*TASK OBJECTIVE*. When you restate the data, keep every word as it is and drop the images.

*DATASET SECTION*.

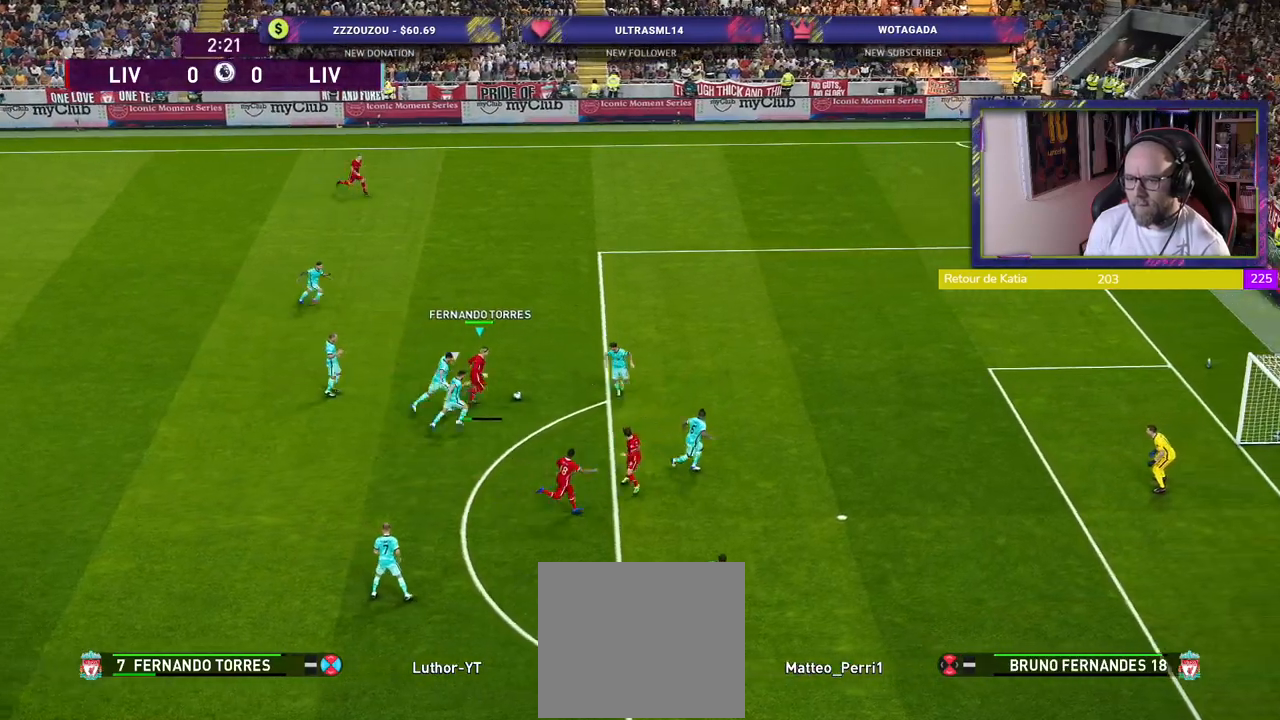
{"buttons": [], "left_stick": "down-right", "right_stick": "center", "events": []}
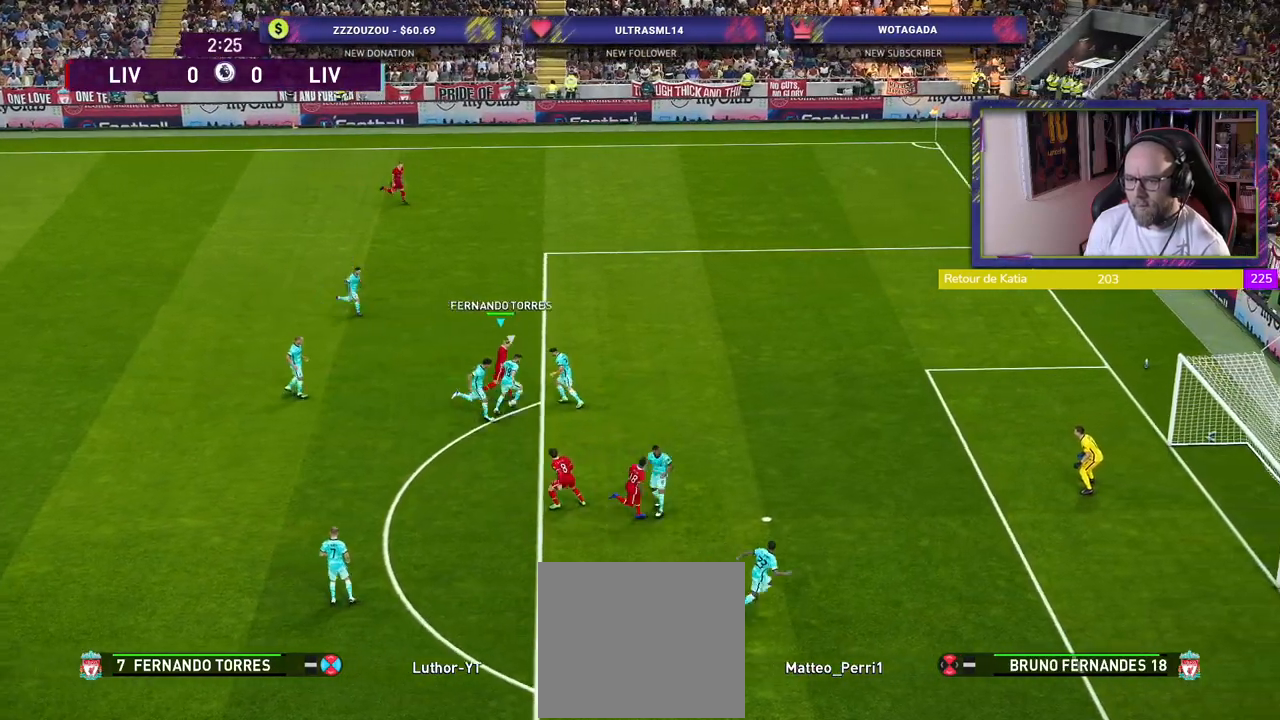
{"buttons": [], "left_stick": "down-right", "right_stick": "center", "events": []}
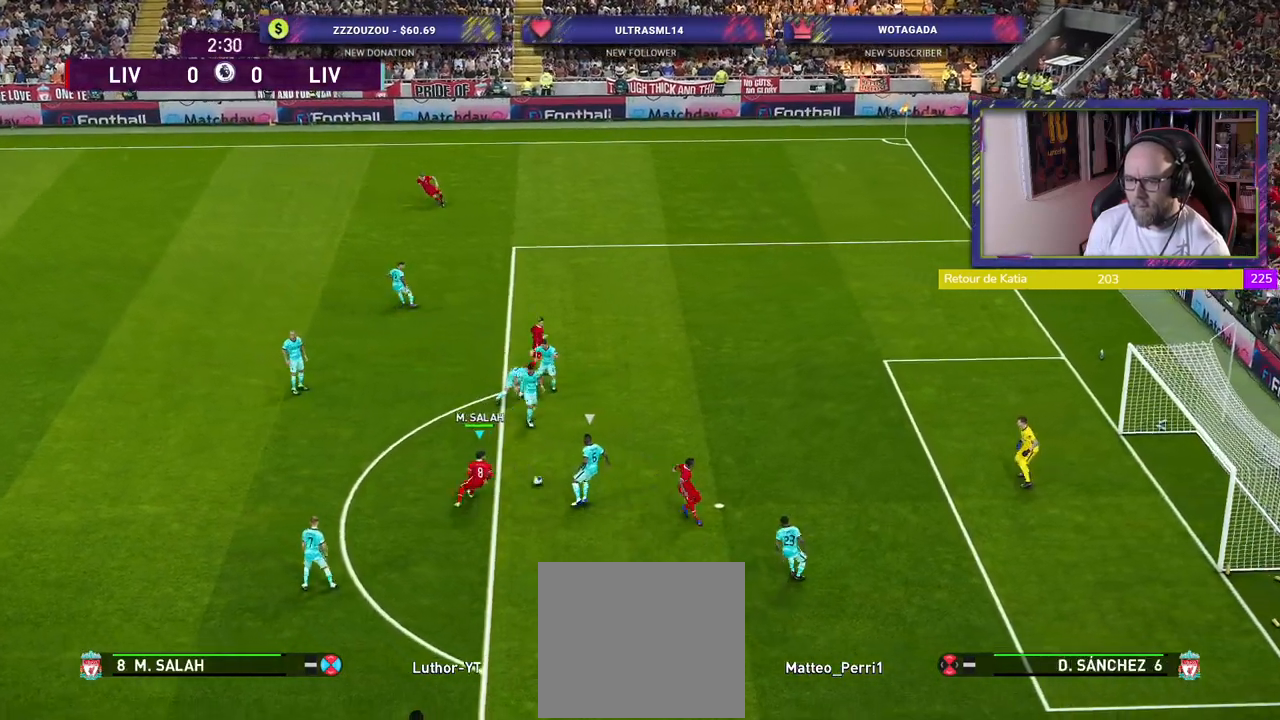
{"buttons": ["CROSS", "R2"], "left_stick": "up", "right_stick": "center", "events": [[220, "R2", "down"], [480, "left_stick", "up"], [500, "CROSS", "down"]]}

*THE ANSWER*.
{"buttons": [], "left_stick": "down-right", "right_stick": "center", "events": []}
{"buttons": [], "left_stick": "down-right", "right_stick": "center", "events": []}
{"buttons": ["CROSS", "R2"], "left_stick": "up", "right_stick": "center", "events": [[220, "R2", "down"], [480, "left_stick", "up"], [500, "CROSS", "down"]]}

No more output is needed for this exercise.